Après le succès d’American Graffiti, je me suis retrouvé seul avec moi-même et je me suis dit : « Ok, maintenant je suis réalisateur. Maintenant je peux trouver du boulot. Je peux travailler au sein de l’industrie et exprimer mes idées à ma manière. Même si je finis par tourner des publicités pour la télé, ou si je me remets à réaliser des documentaires, ce que j’aime aussi. J’en serai capable. Je sais que je peux trouver du boulot quelque part, obtenir des financements. Je sais que je peux faire ce que j’ai envie de faire. » C’était une sensation très agréable. A ce moment-là, je l’ai fait. Rien dans ma vie n’allait pouvoir m’empêcher de réaliser des films.
George Lucas
Pendant ce temps-là, à Modesto, un businessman à la retraite envisage de créer d’ici l’été un musée à la mémoire d’American Graffiti, géré par une poignée de bénévoles. Revisiter le passé semble être décidément un passe-temps de luxe… Pour notre part, on se contentera d’errer encore sur le Strip grâce à la bien sympathique édition restaurée en DVD/Blu-ray désormais disponible chez Rimini, avec en prime, un commentaire audio de George Lucas et un making of de Laurent Bouzereau, sans oublier les essais filmés des comédiens. Et vous, où étiez-vous en 1962 ?

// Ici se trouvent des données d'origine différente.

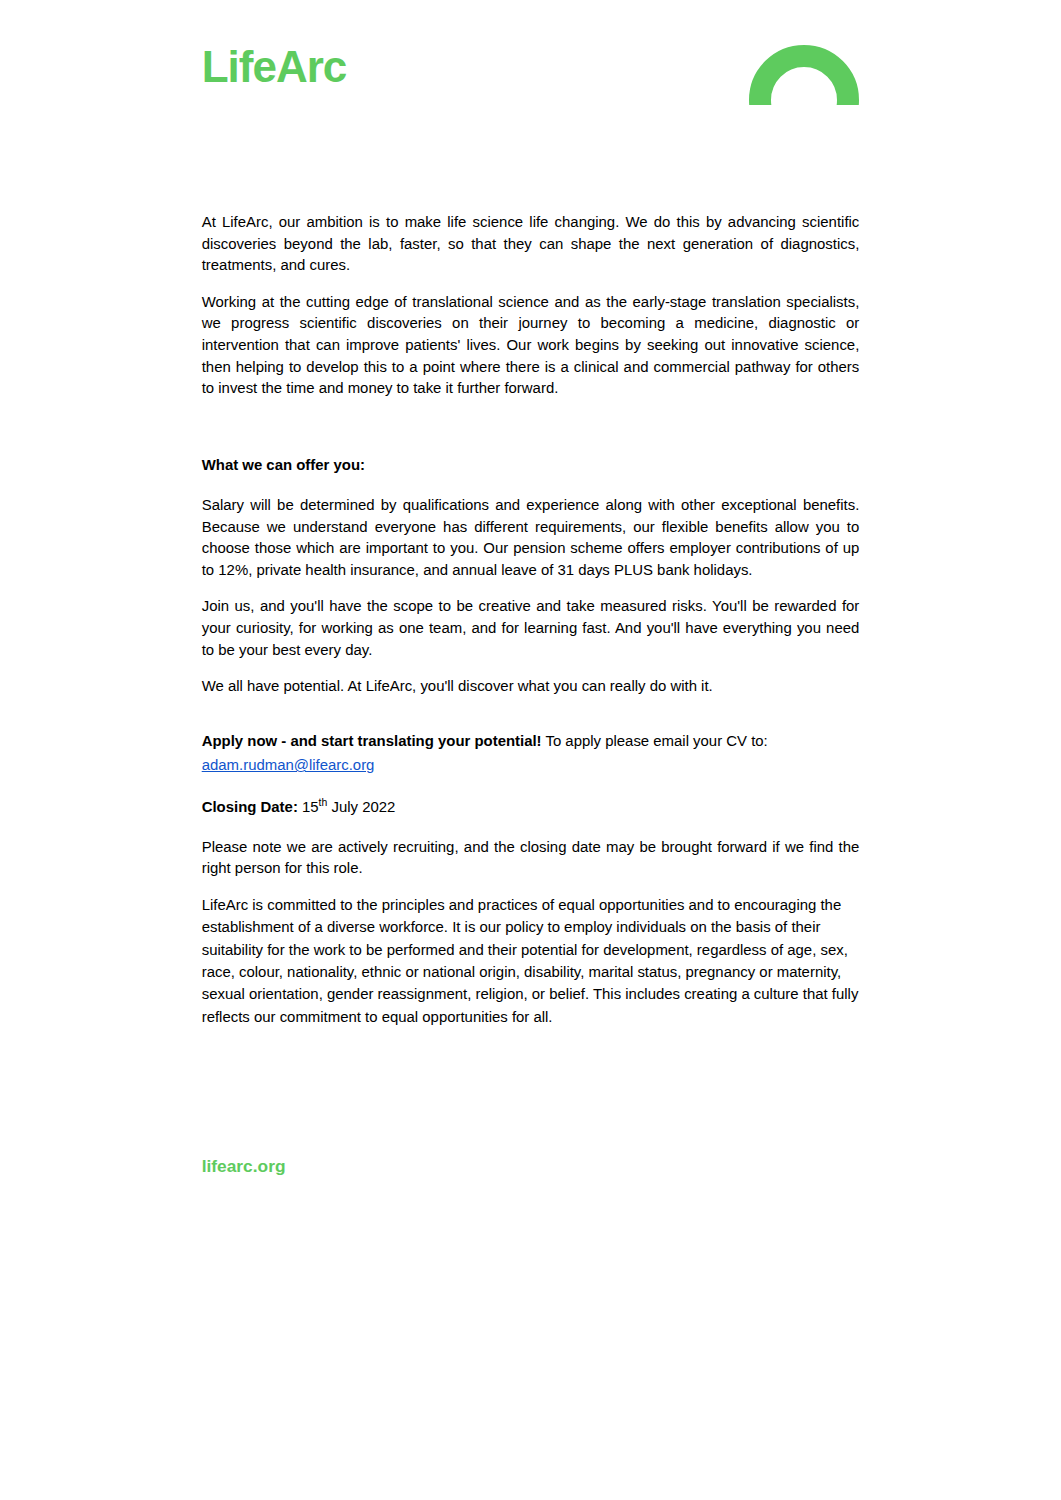LifeArc
At LifeArc, our ambition is to make life science life changing. We do this by advancing scientific discoveries beyond the lab, faster, so that they can shape the next generation of diagnostics, treatments, and cures.
Working at the cutting edge of translational science and as the early-stage translation specialists, we progress scientific discoveries on their journey to becoming a medicine, diagnostic or intervention that can improve patients' lives. Our work begins by seeking out innovative science, then helping to develop this to a point where there is a clinical and commercial pathway for others to invest the time and money to take it further forward.
What we can offer you:
Salary will be determined by qualifications and experience along with other exceptional benefits. Because we understand everyone has different requirements, our flexible benefits allow you to choose those which are important to you. Our pension scheme offers employer contributions of up to 12%, private health insurance, and annual leave of 31 days PLUS bank holidays.
Join us, and you'll have the scope to be creative and take measured risks. You'll be rewarded for your curiosity, for working as one team, and for learning fast. And you'll have everything you need to be your best every day.
We all have potential. At LifeArc, you'll discover what you can really do with it.
Apply now - and start translating your potential! To apply please email your CV to:
adam.rudman@lifearc.org
Closing Date: 15th July 2022
Please note we are actively recruiting, and the closing date may be brought forward if we find the right person for this role.
LifeArc is committed to the principles and practices of equal opportunities and to encouraging the establishment of a diverse workforce. It is our policy to employ individuals on the basis of their suitability for the work to be performed and their potential for development, regardless of age, sex, race, colour, nationality, ethnic or national origin, disability, marital status, pregnancy or maternity, sexual orientation, gender reassignment, religion, or belief. This includes creating a culture that fully reflects our commitment to equal opportunities for all.
lifearc.org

A la production : Francis Ford Coppola et Gary Kurtz pour American Zoetrope.
Derrière la caméra : George Lucas (réalisation). George Lucas, Gloria Katz et Willard Huyck (scénario). Jan D’Alquen (chef opérateur).
A l’écran : Richard Dreyfuss, Ron Howard, Paul Le Mat, Charles Martin Smith, Cindy Williams, Candy Clark, Mackenzie Phillips, Wolfman Jack.
En DVD & Bluray le : 21 juillet 2020.